What do you aim for when writing your music?
I aim for groove in what we do in Black Sun. It has to move my body and my mind. Lyrically too. It really has to flow for me. Being a big fan of pop music and its very early roots in gospel and prison work song I am aware of pop’s structure and I also love the call and response feel as well as chants.
What response would you like your live show to have on the audience?
We aim for incredibly physical experiences in Black Sun: the guitar and bass are tuned down and I use tom rhythms, which create that thud in the solar plexus. We’re not here for your entertainment. Our shows should resonate in your core like echoes. It’s like sex: it starts off in the mind but it gets very visceral in a short space of time. We’re not going to rush when we’re fucking.

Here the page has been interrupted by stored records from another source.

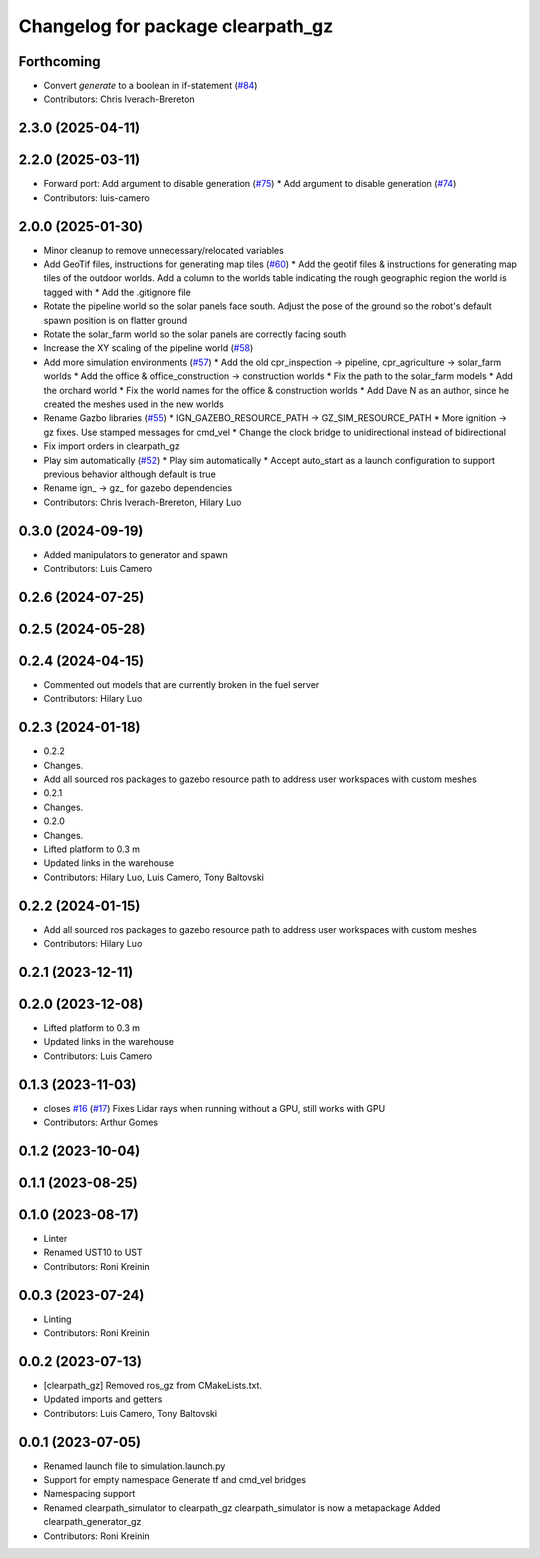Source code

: ^^^^^^^^^^^^^^^^^^^^^^^^^^^^^^^^^^
Changelog for package clearpath_gz
^^^^^^^^^^^^^^^^^^^^^^^^^^^^^^^^^^

Forthcoming
-----------
* Convert `generate` to a boolean in if-statement (`#84 <https://github.com/clearpathrobotics/clearpath_simulator/issues/84>`_)
* Contributors: Chris Iverach-Brereton

2.3.0 (2025-04-11)
------------------

2.2.0 (2025-03-11)
------------------
* Forward port: Add argument to disable generation  (`#75 <https://github.com/clearpathrobotics/clearpath_simulator/issues/75>`_)
  * Add argument to disable generation (`#74 <https://github.com/clearpathrobotics/clearpath_simulator/issues/74>`_)
* Contributors: luis-camero

2.0.0 (2025-01-30)
------------------
* Minor cleanup to remove unnecessary/relocated variables
* Add GeoTif files, instructions for generating map tiles (`#60 <https://github.com/clearpathrobotics/clearpath_simulator/issues/60>`_)
  * Add the geotif files & instructions for generating map tiles of the outdoor worlds. Add a column to the worlds table indicating the rough geographic region the world is tagged with
  * Add the .gitignore file
* Rotate the pipeline world so the solar panels face south. Adjust the pose of the ground so the robot's default spawn position is on flatter ground
* Rotate the solar_farm world so the solar panels are correctly facing south
* Increase the XY scaling of the pipeline world (`#58 <https://github.com/clearpathrobotics/clearpath_simulator/issues/58>`_)
* Add more simulation environments (`#57 <https://github.com/clearpathrobotics/clearpath_simulator/issues/57>`_)
  * Add the old cpr_inspection -> pipeline, cpr_agriculture -> solar_farm worlds
  * Add the office & office_construction -> construction worlds
  * Fix the path to the solar_farm models
  * Add the orchard world
  * Fix the world names for the office & construction worlds
  * Add Dave N as an author, since he created the meshes used in the new worlds
* Rename Gazbo libraries (`#55 <https://github.com/clearpathrobotics/clearpath_simulator/issues/55>`_)
  * IGN_GAZEBO_RESOURCE_PATH -> GZ_SIM_RESOURCE_PATH
  * More ignition -> gz fixes. Use stamped messages for cmd_vel
  * Change the clock bridge to unidirectional instead of bidirectional
* Fix import orders in clearpath_gz
* Play sim automatically (`#52 <https://github.com/clearpathrobotics/clearpath_simulator/issues/52>`_)
  * Play sim automatically
  * Accept auto_start as a launch configuration to support previous behavior although default is true
* Rename ign\_ -> gz\_ for gazebo dependencies
* Contributors: Chris Iverach-Brereton, Hilary Luo

0.3.0 (2024-09-19)
------------------
* Added manipulators to generator and spawn
* Contributors: Luis Camero

0.2.6 (2024-07-25)
------------------

0.2.5 (2024-05-28)
------------------

0.2.4 (2024-04-15)
------------------
* Commented out models that are currently broken in the fuel server
* Contributors: Hilary Luo

0.2.3 (2024-01-18)
------------------
* 0.2.2
* Changes.
* Add all sourced ros packages to gazebo resource path to address user workspaces with custom meshes
* 0.2.1
* Changes.
* 0.2.0
* Changes.
* Lifted platform to 0.3 m
* Updated links in the warehouse
* Contributors: Hilary Luo, Luis Camero, Tony Baltovski

0.2.2 (2024-01-15)
------------------
* Add all sourced ros packages to gazebo resource path to address user workspaces with custom meshes
* Contributors: Hilary Luo

0.2.1 (2023-12-11)
------------------

0.2.0 (2023-12-08)
------------------
* Lifted platform to 0.3 m
* Updated links in the warehouse
* Contributors: Luis Camero

0.1.3 (2023-11-03)
------------------
* closes `#16 <https://github.com/clearpathrobotics/clearpath_simulator/issues/16>`_ (`#17 <https://github.com/clearpathrobotics/clearpath_simulator/issues/17>`_)
  Fixes Lidar rays when running without a GPU, still works with GPU
* Contributors: Arthur Gomes

0.1.2 (2023-10-04)
------------------

0.1.1 (2023-08-25)
------------------

0.1.0 (2023-08-17)
------------------
* Linter
* Renamed UST10 to UST
* Contributors: Roni Kreinin

0.0.3 (2023-07-24)
------------------
* Linting
* Contributors: Roni Kreinin

0.0.2 (2023-07-13)
------------------
* [clearpath_gz] Removed ros_gz from CMakeLists.txt.
* Updated imports and getters
* Contributors: Luis Camero, Tony Baltovski

0.0.1 (2023-07-05)
------------------
* Renamed launch file to simulation.launch.py
* Support for empty namespace
  Generate tf and cmd_vel bridges
* Namespacing support
* Renamed clearpath_simulator to clearpath_gz
  clearpath_simulator is now a metapackage
  Added clearpath_generator_gz
* Contributors: Roni Kreinin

What are your plans for the coming months? Any releases on the cards?
We have the ‘Code Black’ split 7" single with They Are Cowards (Manchester) released by At War With False Noise records and we’ve just completed the demos for new album ‘Twilight of the Gods’ which we intend to record once again at Riverside Studios in Glasgow with Duncan Cameron. Duncan recorded 'Paralyser' 12" Vinyl (also released by At War With False Noise) and we were very pleased with the results indeed. We’re gearing up for a run of very interesting dates with Unearthly Trance (NY) and Ramesses (UK) before heading to Roadburn Festival 2009 in Tilburg, Holland playing with such luminaries as Neurosis and St Vitus. We are currently collaborating with Eugene Robinson of psychotic blues rockers Oxbow (SF) for the new Black Sun album and we will play a song with Eugene at Roadburn. Hinterland is very interesting in its range of indie to heavy and I hope that I can catch some of the other bands although I think we’re on the road. I’m a big fan of iLIKETRAINS. Black Sun also play the UK Deathfest in Leeds with Vader & Repulsion. I then travel to the Supersonic Festival 2009 Birmingham UK where Atomized and Kylie Minoise play with Corrupted (JP), Thorr’s Hammer (LA), Head of David (UK) and Scorn (UK). I will also be playing onstage with one of my all time favourites Jarboe of 1980’s no‐wave Swans (NY) in interpretations of her current album ‘Mahakali’.
These days, Glasgow bills are frequently littered with noise events. Do you think there's a strong following for this kind of musical output?
I hate heads-down-solo-guy-with-a-laptop kind of harsh noise. I know it probably comes from a minimal purity in a church of noise kind of aesthetic but I couldn’t give a fuck about it. However, I saw Merzbow in Glasgow at the Instal festival and there was plenty of drama. I set up his backline as I was working at the Arches at the time and with the high black stage, black backdrop, lots of black Marshall amplification and Merzbow with his black hair in a darkened hall over 70 minutes it was captivating. Otherwise I imagine the average domestic noise guy is emailing his mammy during the gig. Kylie Minoise is the exception though. I love Lea’s spastic frenzied performances and I need a show when it comes to noise. I also need four pints of Stella Artois to attain the correct headspace for it. I enjoyed Skullflower at Glasgow Implodes 4. There was a melancholy overtone to the grind mixed with incense creating a very favourable mood indeed.